Revisiting the Potential of EEG Neurofeedback for Patients With Schizophrenia

Fiza Singh; I-Wei Shu; Eric Granholm; Jaime A. Pineda


Schizophr Bull. 2020;46(4):741-742. 

Schizophrenia (SCZ) is a neurodevelopmental disorder that can present as early as late adolescence with symptoms such as hallucinations, delusions, social withdrawal, anhedonia, and deficits in attention and memory. Treatment generally consists of pharmacotherapy with dopamine antagonists, which are highly effective in reducing positive symptoms, especially during acute episodes of psychosis. However, negative symptoms (eg, social withdrawal, anhedonia) and cognitive deficits tend to persist and are associated with profound functional decline. Given these realities, novel approaches are required to develop new treatments for patients with schizophrenia, especially those targeting unmet therapeutic needs. Recent developments suggest that within the emerging field of neuromodulation exists a potentially promising old, yet new, approach.

Neuromodulation refers to treatments that directly target neural or brain signals. For instance, direct and alternating current stimulation, deep brain stimulation, vagal nerve stimulation, transcranial magnetic stimulation, electroconvulsive therapy, and neurofeedback (NFB) are examples of neuromodulatory interventions. In this category of treatments that include both newer and older modalities, NFB occupies a unique position. NFB, or biofeedback to brain targets, was first introduced (separately) in the 1960s by Joseph Kamiya[1] and Barry Sterman.[2] Kamiya discovered that subjects could modulate their brain activity (as measured by electroencephalography, or EEG) in response to simple rewards.

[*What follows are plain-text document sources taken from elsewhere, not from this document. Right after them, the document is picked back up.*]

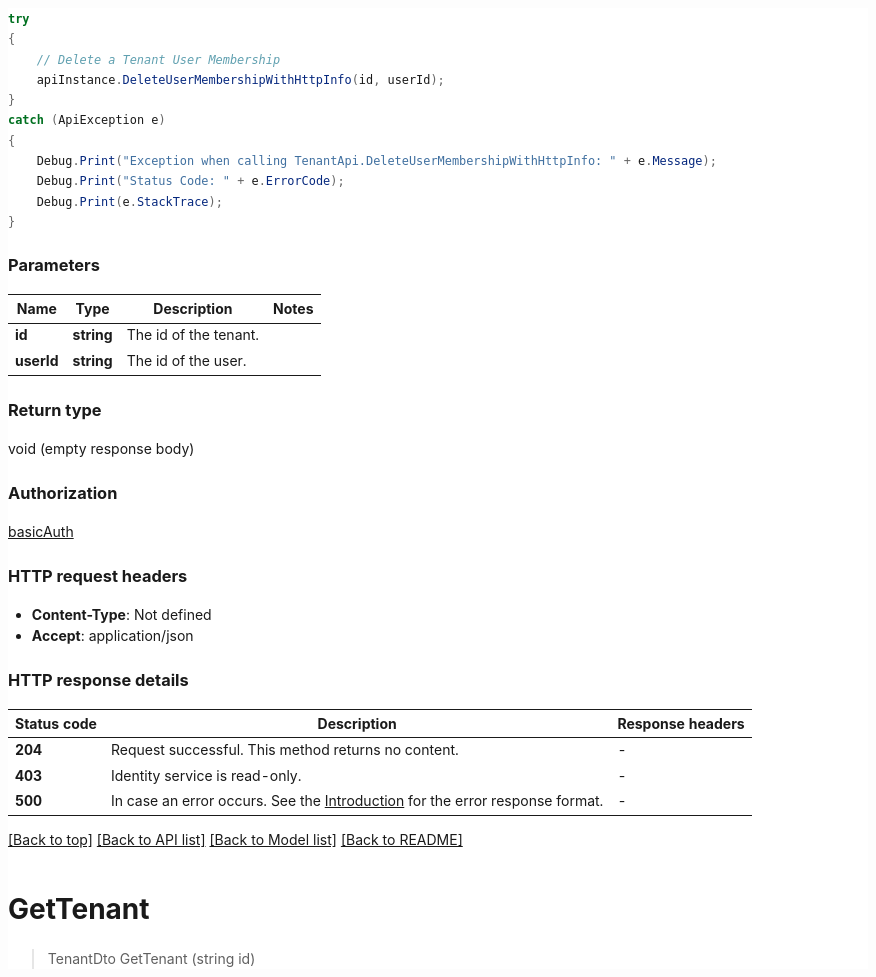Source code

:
 ```csharp
try
{
    // Delete a Tenant User Membership
    apiInstance.DeleteUserMembershipWithHttpInfo(id, userId);
}
catch (ApiException e)
{
    Debug.Print("Exception when calling TenantApi.DeleteUserMembershipWithHttpInfo: " + e.Message);
    Debug.Print("Status Code: " + e.ErrorCode);
    Debug.Print(e.StackTrace);
}
```

### Parameters

| Name | Type | Description | Notes |
|------|------|-------------|-------|
| **id** | **string** | The id of the tenant. |  |
| **userId** | **string** | The id of the user. |  |

### Return type

void (empty response body)

### Authorization

[basicAuth](../README.md#basicAuth)

### HTTP request headers

 - **Content-Type**: Not defined
 - **Accept**: application/json


### HTTP response details
| Status code | Description | Response headers |
|-------------|-------------|------------------|
| **204** | Request successful. This method returns no content. |  -  |
| **403** | Identity service is read-only. |  -  |
| **500** | In case an error occurs. See the [Introduction](https://docs.camunda.org/manual/7.21/reference/rest/overview/#error-handling) for the error response format. |  -  |

[[Back to top]](#) [[Back to API list]](../README.md#documentation-for-api-endpoints) [[Back to Model list]](../README.md#documentation-for-models) [[Back to README]](../README.md)

<a id="gettenant"></a>
# **GetTenant**
> TenantDto GetTenant (string id)
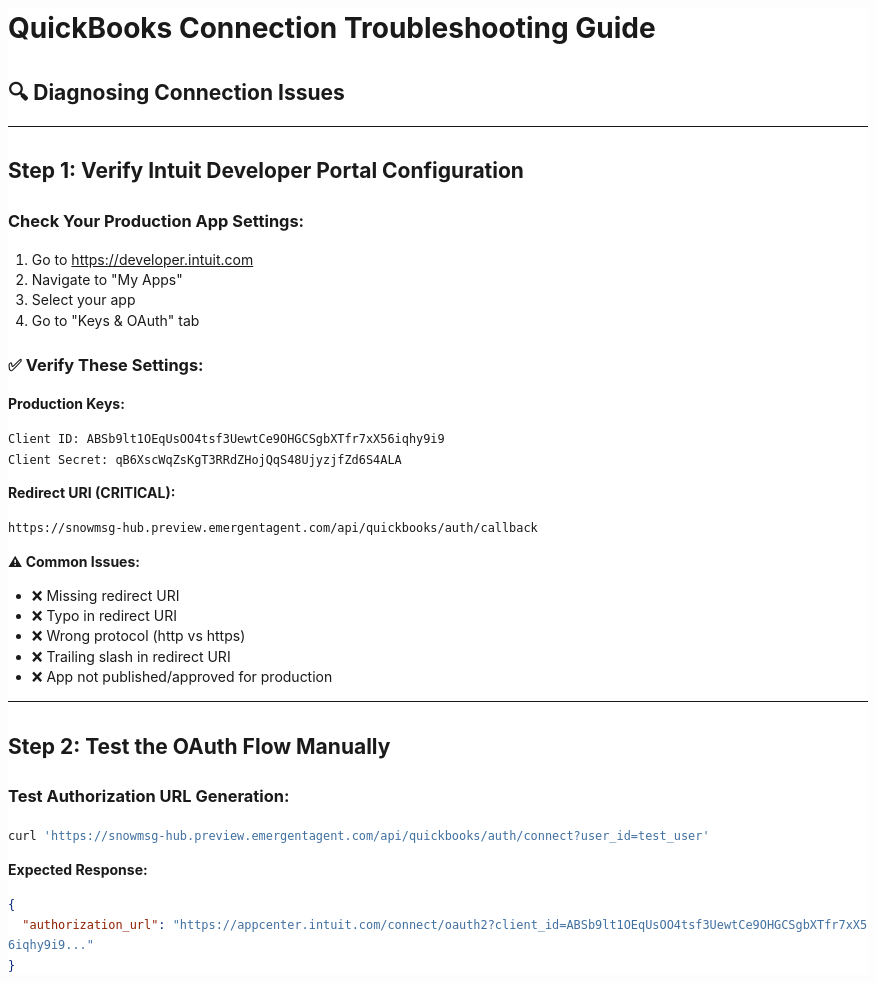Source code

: # QuickBooks Connection Troubleshooting Guide

## 🔍 Diagnosing Connection Issues

---

## Step 1: Verify Intuit Developer Portal Configuration

### **Check Your Production App Settings:**

1. Go to https://developer.intuit.com
2. Navigate to "My Apps"
3. Select your app
4. Go to "Keys & OAuth" tab

### **✅ Verify These Settings:**

**Production Keys:**
```
Client ID: ABSb9lt1OEqUsOO4tsf3UewtCe9OHGCSgbXTfr7xX56iqhy9i9
Client Secret: qB6XscWqZsKgT3RRdZHojQqS48UjyzjfZd6S4ALA
```

**Redirect URI (CRITICAL):**
```
https://snowmsg-hub.preview.emergentagent.com/api/quickbooks/auth/callback
```

**⚠️ Common Issues:**
- ❌ Missing redirect URI
- ❌ Typo in redirect URI
- ❌ Wrong protocol (http vs https)
- ❌ Trailing slash in redirect URI
- ❌ App not published/approved for production

---

## Step 2: Test the OAuth Flow Manually

### **Test Authorization URL Generation:**

```bash
curl 'https://snowmsg-hub.preview.emergentagent.com/api/quickbooks/auth/connect?user_id=test_user'
```

**Expected Response:**
```json
{
  "authorization_url": "https://appcenter.intuit.com/connect/oauth2?client_id=ABSb9lt1OEqUsOO4tsf3UewtCe9OHGCSgbXTfr7xX56iqhy9i9..."
}
```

Sterman initially trained cats to control their brainwaves,[2] and subsequently went on to use NFB to train patients with epilepsy to lower seizure activity.[3] In the years since, many different, primarily EEG-guided, protocols have been developed to address several disorders, including attention deficit hyperactivity disorder (ADHD), depression, post-traumatic stress disorder, and schizophrenia, among others.[4] In brief, these NFB protocols generally enable individuals to practice modulating their own brain activity, by consciously manipulating visual or auditory representations of their EEG activity.[5] NFB is unique in that an individual uses his or her own strategy to achieve success, which inherently allows for individual differences and a flexible, personalized treatment approach. Furthermore, NFB is associated with structural changes in brain composition, such as increase in grey matter volume of the target area,[6] suggesting that treatment effects likely involve cortical growth and plasticity.

Thus, in light of NFB's unique ability to unlock the brain's neuroplasticity in an individualized manner, our group is developing NFB based treatments for cognitive symptoms in SCZ. As part of this project, we conducted a systematic review of the literature for studies of NFB in patients with schizophrenia, the details of which are presented in our accompanying paper in Schizophrenia Bulletin Open. To date, few NFB studies have been conducted in schizophrenia spectrum disorders. Nonetheless, as a whole, available studies suggest that NFB influences neural processing, connectivity, and metabolism in the brain and that the effects last well beyond the treatment period. The effects also appear to generalize to related behavioral, biological, and clinical outcomes and are observed even during periods when subjects are asked to reproduce the neuromodulatory skills they have learned outside of formal feedback. Finally, of special importance for patients with complex treatment requirements, NFB is generally well tolerated and has a good safety profile.

Another major strength of NFB and other neuromodulation techniques comes from the fact that they can be designed to target specifically and objectively defined biological targets. By identifying and treating network- or circuit-specific impairments, treatments are no longer symptom- or syndrome-centric, and can therefore be applied across DSM diagnostic categories. Furthermore, careful study of the brain's responses to these treatments can also advance mechanistic understanding of brain-based disorders and treatments, potentially unlocking novel therapeutic approaches. The review also revealed that current knowledge of NFB comes from small, case control studies, and that larger, randomized, placebo-controlled trials are needed.

Thus, given the potential promise of NFB and related neuromodulatory approaches as discussed above, we hope our proposal helps other investigators to further develop their own research programs to bring neuroscientifically driven, clinically feasible treatments closer to patients in the real world—ultimately improving speeds and rates of recovery, and the lives of patients suffering from these disabling and costly, disorders.